When the cafe and restaurant closed in early January, according to the Metro Times, several employees had tested positive for COVID, forcing the remaining workers to pick up extra responsibilities. Employees had asked for hazard pay and said that until all workers tested negative for COVID, they would not return to work, the Metro Times reported.
Eater has reached out for comment from Great Lakes Coffee’s management and will update this piece if we receive a response.
The move to unionize reflects a national trend in food-service industry organizing. Employees of the Wisconsin-based chain Colectivo Coffee, won a contentious battle with management last summer to become the largest unionized workforce at a U.S. coffee chain.
In December, a group of Starbucks employees in Buffalo, New York, made history when they became the first workers of the mega coffee chain to unionize through Workers United New York. Last month, a group of employees at a downtown Chicago Starbucks became the first of the company’s Midwestern locations to sign union cards. Meanwhile, hourly workers at four Michigan Starbucks locations announced plans in January to unionize (in Ann Arbor, Clinton Township, and Grand Blanc), followed by employees from an additional four Michigan locations (three more in Ann Arbor and one in Lansing) earlier this month.
Locally, baristas from the Ann Arbor-based chain Mighty Good Coffee launched a unionizing campaign in 2018 to improve labor conditions after a former worker accused the company of racial discrimination. The company closed down all four of its cafes in 2019 in the midst of employees’ first union contract negotiation, illustrating just how difficult the food-service industry is to unionize.
Lex Blom, who’s worked at Great Lakes Coffee off and on for more than four years, was among about 20 protesters picketing outside of the cafe Wednesday morning. She says that employees have for years brought up other safety concerns with management but that those grievances fell on mostly to deaf ears. The COVID outbreak, which she says erupted around the end of December, drove baristas to organize.

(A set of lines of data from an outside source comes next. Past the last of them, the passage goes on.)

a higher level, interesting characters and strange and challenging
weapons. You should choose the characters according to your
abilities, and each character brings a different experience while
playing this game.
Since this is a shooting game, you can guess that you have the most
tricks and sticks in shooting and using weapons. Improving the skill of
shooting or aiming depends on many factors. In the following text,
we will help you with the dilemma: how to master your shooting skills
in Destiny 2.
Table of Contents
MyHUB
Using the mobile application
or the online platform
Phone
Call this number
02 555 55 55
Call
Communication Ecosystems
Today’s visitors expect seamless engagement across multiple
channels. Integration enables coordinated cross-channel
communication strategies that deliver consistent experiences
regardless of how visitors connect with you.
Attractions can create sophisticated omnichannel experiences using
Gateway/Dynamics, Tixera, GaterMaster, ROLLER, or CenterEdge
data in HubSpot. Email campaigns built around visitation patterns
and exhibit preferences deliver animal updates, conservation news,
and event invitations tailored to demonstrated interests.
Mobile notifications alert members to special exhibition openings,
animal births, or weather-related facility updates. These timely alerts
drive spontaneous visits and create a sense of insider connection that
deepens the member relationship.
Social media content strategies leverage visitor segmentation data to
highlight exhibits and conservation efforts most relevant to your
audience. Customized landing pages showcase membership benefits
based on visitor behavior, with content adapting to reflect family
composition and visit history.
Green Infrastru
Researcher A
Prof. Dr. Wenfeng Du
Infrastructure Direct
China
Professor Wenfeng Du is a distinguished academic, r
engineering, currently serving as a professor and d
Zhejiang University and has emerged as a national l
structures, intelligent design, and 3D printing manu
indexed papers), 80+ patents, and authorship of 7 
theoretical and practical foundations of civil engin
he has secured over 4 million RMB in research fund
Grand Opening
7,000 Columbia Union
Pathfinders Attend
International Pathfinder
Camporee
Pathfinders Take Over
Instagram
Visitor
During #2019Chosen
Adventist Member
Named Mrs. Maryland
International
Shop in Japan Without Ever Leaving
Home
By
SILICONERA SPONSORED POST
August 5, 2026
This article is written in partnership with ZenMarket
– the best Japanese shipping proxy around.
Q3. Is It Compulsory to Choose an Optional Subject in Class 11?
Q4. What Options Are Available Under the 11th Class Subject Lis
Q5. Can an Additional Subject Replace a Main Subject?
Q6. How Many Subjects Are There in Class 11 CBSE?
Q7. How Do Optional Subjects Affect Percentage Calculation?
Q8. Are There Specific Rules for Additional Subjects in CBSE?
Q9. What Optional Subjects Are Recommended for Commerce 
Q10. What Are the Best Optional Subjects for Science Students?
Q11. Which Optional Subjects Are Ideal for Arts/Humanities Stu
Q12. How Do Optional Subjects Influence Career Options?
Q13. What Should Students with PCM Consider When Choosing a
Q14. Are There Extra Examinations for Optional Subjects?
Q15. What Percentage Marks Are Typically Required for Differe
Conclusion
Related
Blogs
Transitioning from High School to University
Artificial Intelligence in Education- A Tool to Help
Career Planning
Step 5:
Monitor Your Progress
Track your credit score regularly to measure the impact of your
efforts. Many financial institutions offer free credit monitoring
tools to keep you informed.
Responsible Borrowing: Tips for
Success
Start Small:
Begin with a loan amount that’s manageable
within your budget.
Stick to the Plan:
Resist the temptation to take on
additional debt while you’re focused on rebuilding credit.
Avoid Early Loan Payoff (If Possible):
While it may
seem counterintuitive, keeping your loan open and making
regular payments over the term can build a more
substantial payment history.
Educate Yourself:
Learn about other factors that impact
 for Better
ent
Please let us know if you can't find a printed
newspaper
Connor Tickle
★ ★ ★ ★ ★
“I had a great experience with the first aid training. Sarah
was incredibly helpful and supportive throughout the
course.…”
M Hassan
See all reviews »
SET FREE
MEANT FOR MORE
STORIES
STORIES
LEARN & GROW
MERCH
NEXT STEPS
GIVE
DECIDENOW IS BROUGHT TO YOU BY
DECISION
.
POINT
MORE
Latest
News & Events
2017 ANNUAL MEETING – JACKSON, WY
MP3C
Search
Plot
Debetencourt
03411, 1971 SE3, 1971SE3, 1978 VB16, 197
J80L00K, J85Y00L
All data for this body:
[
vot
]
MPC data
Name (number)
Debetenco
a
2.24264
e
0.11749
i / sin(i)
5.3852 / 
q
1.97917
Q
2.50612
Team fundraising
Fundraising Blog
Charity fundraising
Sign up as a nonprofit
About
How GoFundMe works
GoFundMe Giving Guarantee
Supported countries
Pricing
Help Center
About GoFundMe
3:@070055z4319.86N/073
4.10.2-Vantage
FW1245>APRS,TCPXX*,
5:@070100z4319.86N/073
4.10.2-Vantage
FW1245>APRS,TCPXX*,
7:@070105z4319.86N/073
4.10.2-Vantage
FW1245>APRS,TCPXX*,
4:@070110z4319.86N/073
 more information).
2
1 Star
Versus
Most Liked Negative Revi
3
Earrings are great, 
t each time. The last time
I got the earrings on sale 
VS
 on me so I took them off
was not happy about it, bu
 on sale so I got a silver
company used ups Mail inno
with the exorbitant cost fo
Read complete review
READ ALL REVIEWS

“COVID was absolutely the tipping point,” says Blom.
This story is developing and Eater will update this post when more information is available.
Of the many union organizers from various locals that showed support of the baristas at Wednesday’s rally was Cindy Estrada, vice president of the UAW. From the bed of a pickup truck, she riled the crowd by calling for fair wages, healthcare benefits, and paid time off for the baristas and other frontline workers.
“We will not be crossing picket lines — and we love coffee as organizers — but we sure as hell won’t be getting any Great Lakes until you get a contract and you you get recognition,” she said.
Update: February 16, 2022, 1:44 p.m.: This article was updated to include comments from Gabriela Santiago-Romero, Cindy Estrada, and to reflect the latest information available.